In preparing our post on the Little Office of the Blessed Virgin Mary, we had cause to review Charles De Koninck’s wonderful book on Our Lady, Ego Sapientia. Given some of the discussions in the Catholic world over the past couple of weeks, we were struck by this passage (from no. XXIV, Ubi Humilitas, Ibi Sapientia):
Humility touches the very cause of mercy. Mercy, in effect, looks at the inferior as such. Now, God resists the proud, and gives grace to the humble—Deus superbis resistit, humilibus autem dat gratiam (James IV, 6; Prov. III, 34). Mercy only lavishes its bounty over the inferior who recognizes himself as such, and the more inferior he will be, the more he will have reason to humble himself. But, this humility will only be productive if it is rooted in a knowledge wherein we see at the same time how we are not, and how powerful is the one who is Lord over us. The very great humility of the Blessed Virgin must rest on faith in the omnipotence of God. Et beata, quae crededisti, quoniam perficienter ea, quae dicta sunt tibi a Domino—Happy is she who believed! cries St. Elizabeth, “for the promises made her by the Lord will be fulfilled” (Luke I, 45).
De Koninck goes on to observe, in no. XXVI, Felix Culpa!:
Nigra sum, sed formosa. In fact, mercy manifested itself even beyond the assumption of human nature by means of birth. Man, whom God had established in a state of original justice infinitely superior to all that could belong to him by nature, had succumbed to the temptation of being himself the origin of the dignity to which God deigned to elevate him. Et homo cum in honore esset, non intellixit: comparatus est jumentis insipientibus, et similis factus est illis—And man, while he was in his splendor, did not understand: he became comparable to the stupid beasts, and he became like them (Ps. XLVIII, 13,21). By original sin, human nature became vulnerable. We are born in a state of misery properly speaking. Ecce enim in iniquitatibus conceptus sum: et in peccatis concepit me mater mea—Behold I was born in iniquity and my mother conceived me in sin (Ps. L, 7).
Now sin is not just any kind of fault: it is that fault which is furthest from God. Evil properly speaking is not simple privation, it is opposed to good as a contrary. Consequently, the mercy which will come face to face with evil, which will be victorious over evil, will also be, in a sense, the greatest possible. The manifestation of the divine omnipotence will make here, within the universe itself, a sort of return to itself: it will be like the plentitude of mercy. Evil (malus poenae) was ordered to the greatest manifestation of mercy conceivable. O felix culpa, quae talem ac tantum meruit habere Redemptorem—O happy fault which merited for us such and so great a Redeemer (Office of Holy Saturday).

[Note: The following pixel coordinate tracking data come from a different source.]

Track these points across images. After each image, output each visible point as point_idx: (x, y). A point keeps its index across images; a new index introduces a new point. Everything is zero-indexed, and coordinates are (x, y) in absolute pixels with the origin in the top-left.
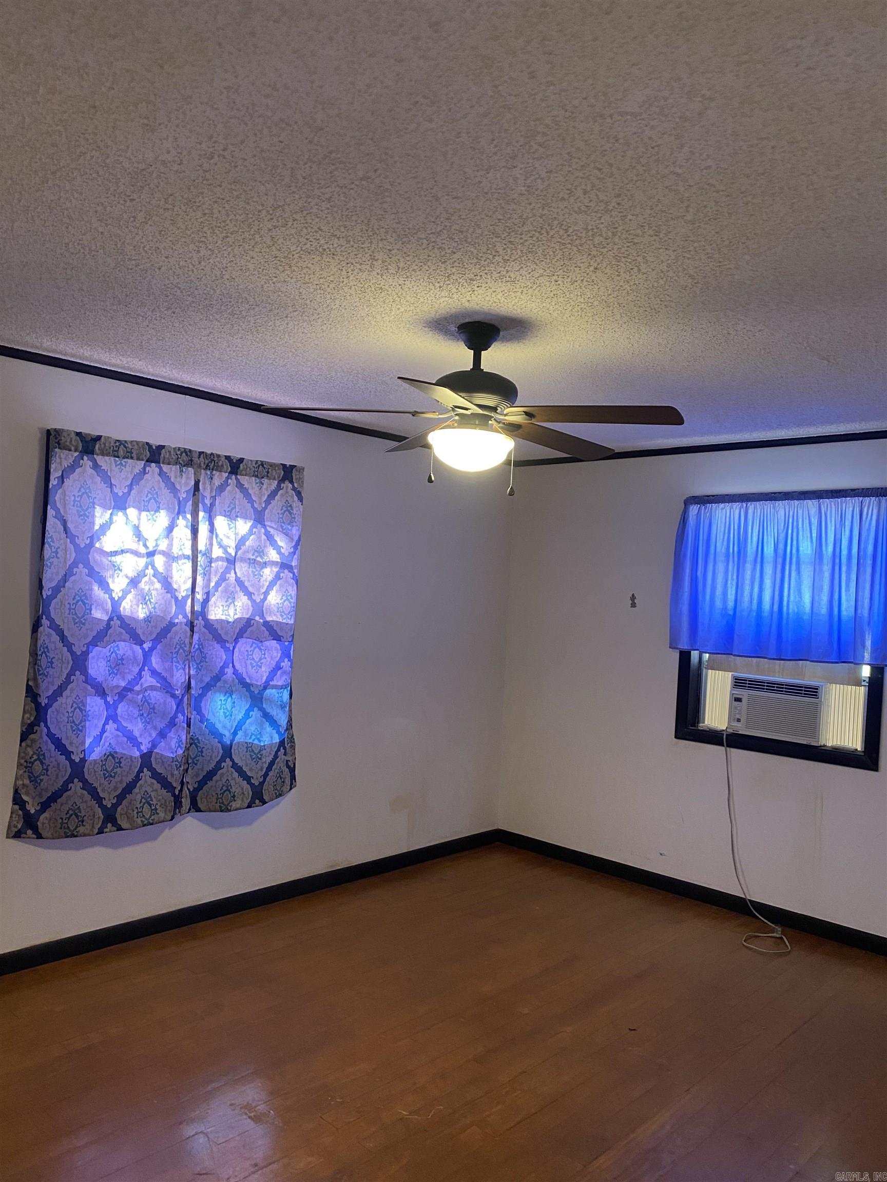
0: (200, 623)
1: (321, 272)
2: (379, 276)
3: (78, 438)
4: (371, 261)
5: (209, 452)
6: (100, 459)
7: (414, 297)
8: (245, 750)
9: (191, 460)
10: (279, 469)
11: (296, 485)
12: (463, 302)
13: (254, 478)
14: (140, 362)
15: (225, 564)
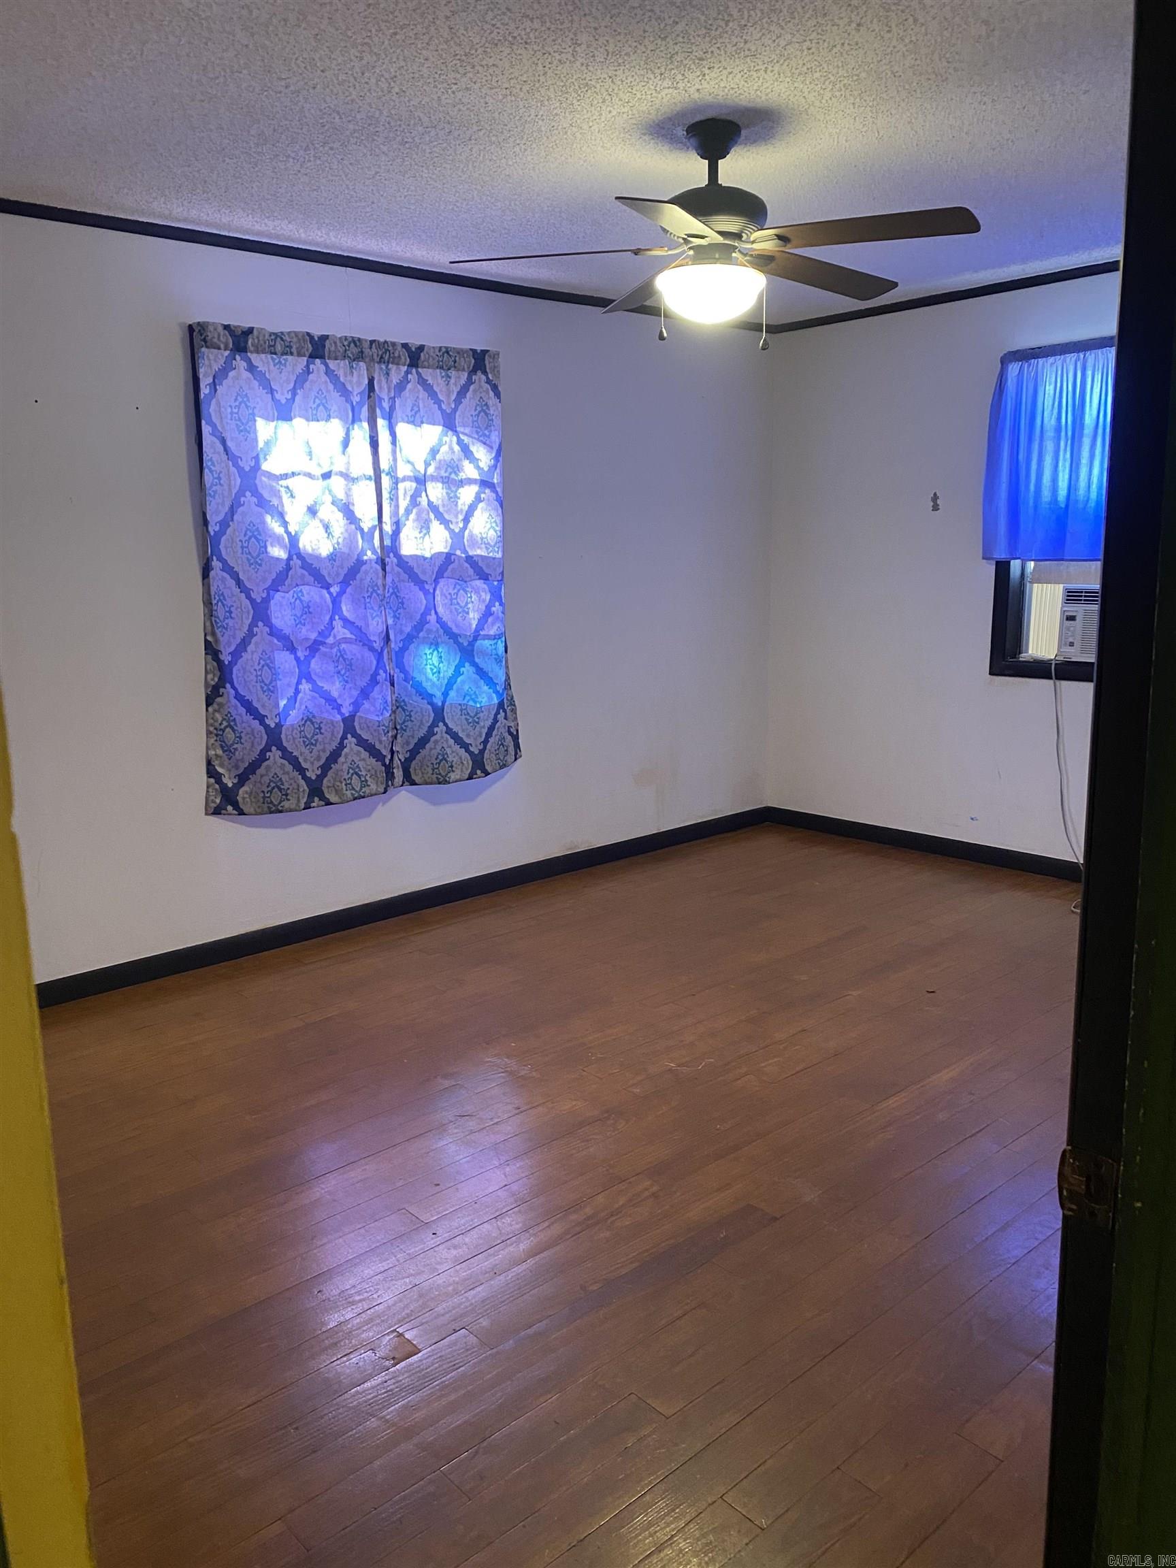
0: (392, 562)
1: (511, 70)
2: (584, 68)
3: (227, 332)
4: (573, 47)
5: (382, 340)
6: (253, 357)
7: (628, 92)
8: (460, 713)
9: (362, 352)
10: (468, 356)
11: (490, 376)
12: (692, 92)
13: (438, 371)
14: (290, 226)
15: (414, 485)
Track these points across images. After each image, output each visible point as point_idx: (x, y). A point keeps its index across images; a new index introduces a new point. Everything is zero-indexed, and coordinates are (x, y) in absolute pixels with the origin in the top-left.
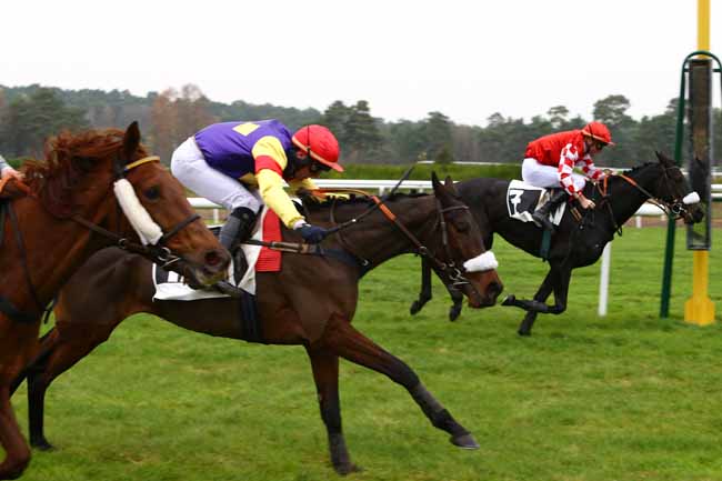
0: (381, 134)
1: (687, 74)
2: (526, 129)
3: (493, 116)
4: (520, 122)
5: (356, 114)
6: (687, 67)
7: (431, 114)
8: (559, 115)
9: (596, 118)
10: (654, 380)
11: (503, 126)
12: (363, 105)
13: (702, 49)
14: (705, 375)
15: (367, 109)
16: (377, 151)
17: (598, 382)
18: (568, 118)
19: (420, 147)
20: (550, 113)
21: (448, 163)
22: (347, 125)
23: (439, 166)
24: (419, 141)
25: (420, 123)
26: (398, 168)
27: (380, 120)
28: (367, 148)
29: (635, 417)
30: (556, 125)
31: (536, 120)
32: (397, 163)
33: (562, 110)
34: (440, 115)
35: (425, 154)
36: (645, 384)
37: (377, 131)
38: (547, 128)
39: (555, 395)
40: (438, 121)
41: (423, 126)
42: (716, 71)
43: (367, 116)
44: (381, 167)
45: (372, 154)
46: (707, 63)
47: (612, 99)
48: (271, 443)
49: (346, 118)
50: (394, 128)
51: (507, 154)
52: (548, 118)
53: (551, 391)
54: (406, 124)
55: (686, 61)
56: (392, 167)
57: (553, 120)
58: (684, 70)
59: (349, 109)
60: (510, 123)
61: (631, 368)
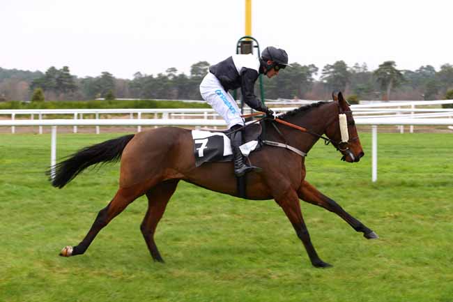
0: (76, 84)
1: (239, 49)
2: (155, 80)
3: (137, 73)
4: (151, 77)
5: (62, 73)
6: (240, 45)
7: (103, 73)
8: (173, 73)
9: (192, 74)
10: (224, 215)
11: (142, 79)
12: (66, 69)
13: (247, 36)
14: (252, 212)
15: (68, 71)
16: (74, 94)
17: (193, 217)
18: (177, 74)
19: (97, 91)
20: (167, 71)
21: (112, 99)
22: (57, 80)
23: (107, 101)
24: (97, 88)
25: (98, 77)
26: (85, 103)
27: (75, 77)
28: (68, 91)
29: (213, 236)
30: (170, 78)
31: (160, 75)
32: (84, 100)
33: (174, 70)
34: (108, 74)
35: (100, 95)
36: (219, 218)
37: (74, 82)
38: (165, 80)
39: (170, 225)
40: (107, 77)
41: (98, 79)
42: (256, 47)
43: (68, 74)
44: (76, 102)
45: (72, 96)
46: (250, 43)
47: (200, 64)
48: (14, 255)
49: (57, 76)
50: (83, 81)
51: (144, 94)
52: (166, 74)
53: (168, 223)
54: (89, 79)
55: (239, 42)
56: (81, 102)
57: (169, 75)
58: (238, 47)
59: (58, 71)
60: (146, 77)
61: (211, 209)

If, according to the ordinary power of God, man alone could be redeemed, is this not due to the very imperfection of our intelligence, which is also the root of the contrariety of the two natures? The fallen angel, on the contrary, was immediately obstinate and confirmed in evil. This is because angelic intelligence is so perfect that it grasps without composition and division and without discourse all that we know by simple apprehension, by the understanding of principles and by a science very difficult to acquire: it grasps its object in an immutable manner, and the adhesion of the will is also fixed and immutable. Man is as a consequence more open to mercy by his very imperfection. The free will of man remains as flexible after choice as it was before this choice; on the contrary, the free will of the angel, flexible before the choice, becomes, after this choice, immutably fixed.
(Emphasis supplied.) There is, we think, much to digest in De Koninck’s treatment of mercy, to say nothing of his discussion of the excellence of Our Lady.
Perhaps one of the bright young Catholic writers today could discuss certain interventions of the recent magisterium in the context of De Koninck’s treatment of mercy in Ego Sapientia.